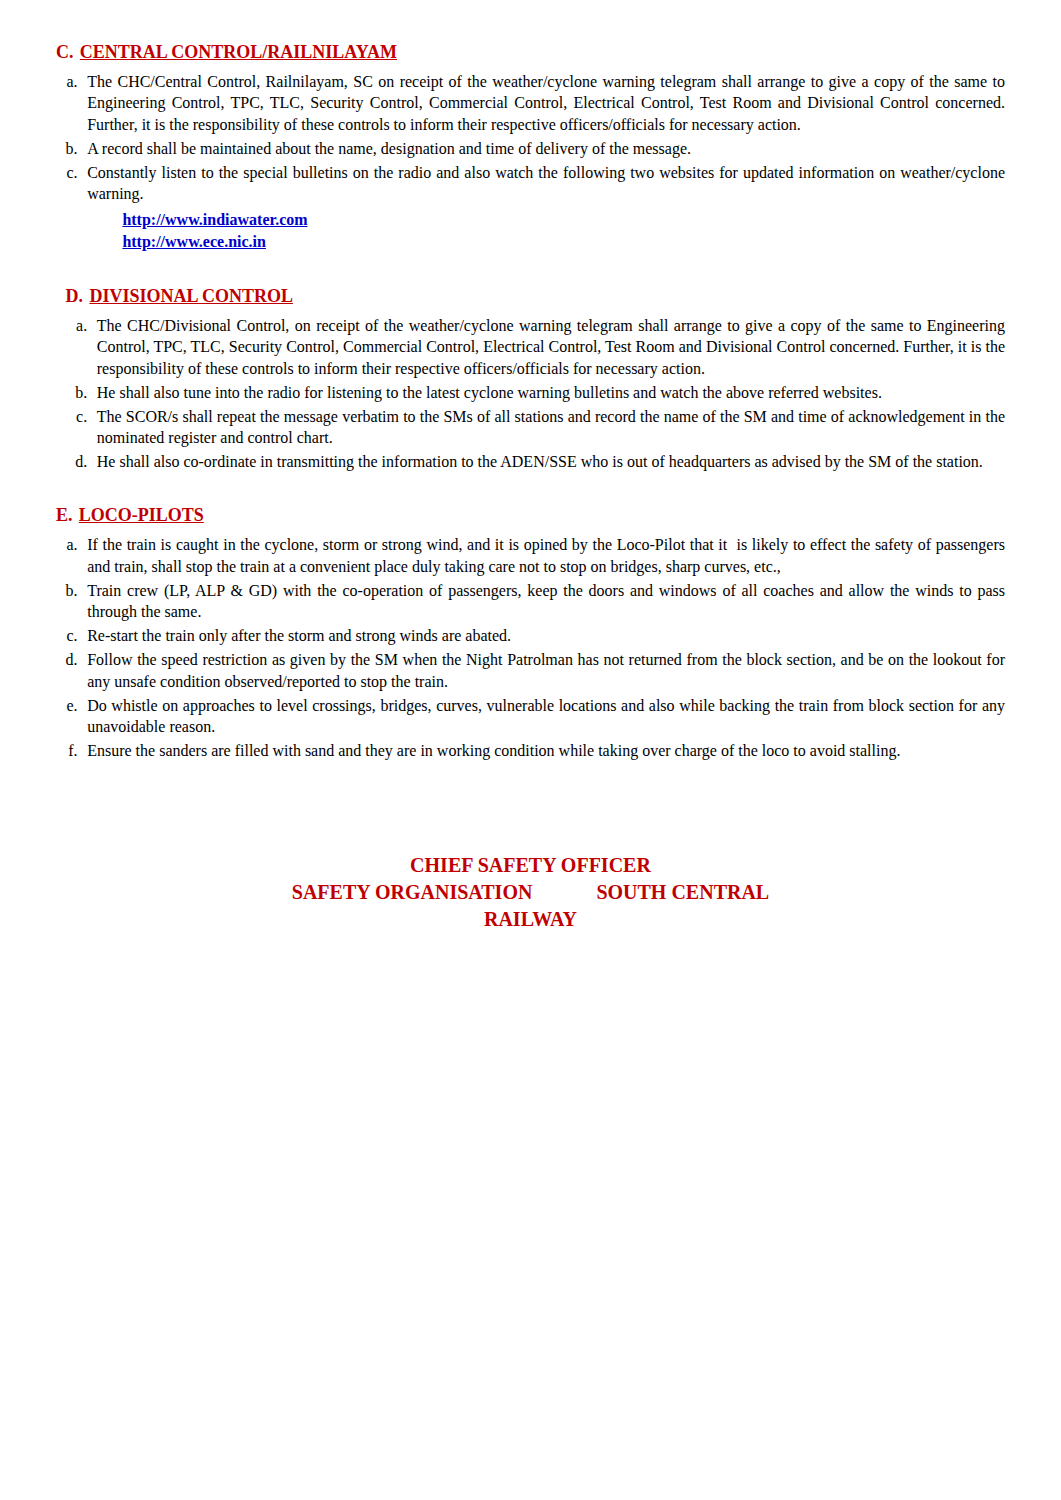C. CENTRAL CONTROL/RAILNILAYAM
The CHC/Central Control, Railnilayam, SC on receipt of the weather/cyclone warning telegram shall arrange to give a copy of the same to Engineering Control, TPC, TLC, Security Control, Commercial Control, Electrical Control, Test Room and Divisional Control concerned. Further, it is the responsibility of these controls to inform their respective officers/officials for necessary action.
A record shall be maintained about the name, designation and time of delivery of the message.
Constantly listen to the special bulletins on the radio and also watch the following two websites for updated information on weather/cyclone warning.
http://www.indiawater.com http://www.ece.nic.in
D. DIVISIONAL CONTROL
The CHC/Divisional Control, on receipt of the weather/cyclone warning telegram shall arrange to give a copy of the same to Engineering Control, TPC, TLC, Security Control, Commercial Control, Electrical Control, Test Room and Divisional Control concerned. Further, it is the responsibility of these controls to inform their respective officers/officials for necessary action.
He shall also tune into the radio for listening to the latest cyclone warning bulletins and watch the above referred websites.
The SCOR/s shall repeat the message verbatim to the SMs of all stations and record the name of the SM and time of acknowledgement in the nominated register and control chart.
He shall also co-ordinate in transmitting the information to the ADEN/SSE who is out of headquarters as advised by the SM of the station.
E. LOCO-PILOTS
If the train is caught in the cyclone, storm or strong wind, and it is opined by the Loco-Pilot that it is likely to effect the safety of passengers and train, shall stop the train at a convenient place duly taking care not to stop on bridges, sharp curves, etc.,
Train crew (LP, ALP & GD) with the co-operation of passengers, keep the doors and windows of all coaches and allow the winds to pass through the same.
Re-start the train only after the storm and strong winds are abated.
Follow the speed restriction as given by the SM when the Night Patrolman has not returned from the block section, and be on the lookout for any unsafe condition observed/reported to stop the train.
Do whistle on approaches to level crossings, bridges, curves, vulnerable locations and also while backing the train from block section for any unavoidable reason.
Ensure the sanders are filled with sand and they are in working condition while taking over charge of the loco to avoid stalling.
CHIEF SAFETY OFFICER
SAFETY ORGANISATION SOUTH CENTRAL RAILWAY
=-=-=
EXERCISE DESCRIPTION:
Lines wanted from the listing above: the line with "D. DIVISIONAL CONTROL" up to and including the line with "He shall also tune". Please write them out exactly, adding nothing else.

ANSWER SECTION:
D. DIVISIONAL CONTROL
The CHC/Divisional Control, on receipt of the weather/cyclone warning telegram shall arrange to give a copy of the same to Engineering Control, TPC, TLC, Security Control, Commercial Control, Electrical Control, Test Room and Divisional Control concerned. Further, it is the responsibility of these controls to inform their respective officers/officials for necessary action.
He shall also tune into the radio for listening to the latest cyclone warning bulletins and watch the above referred websites.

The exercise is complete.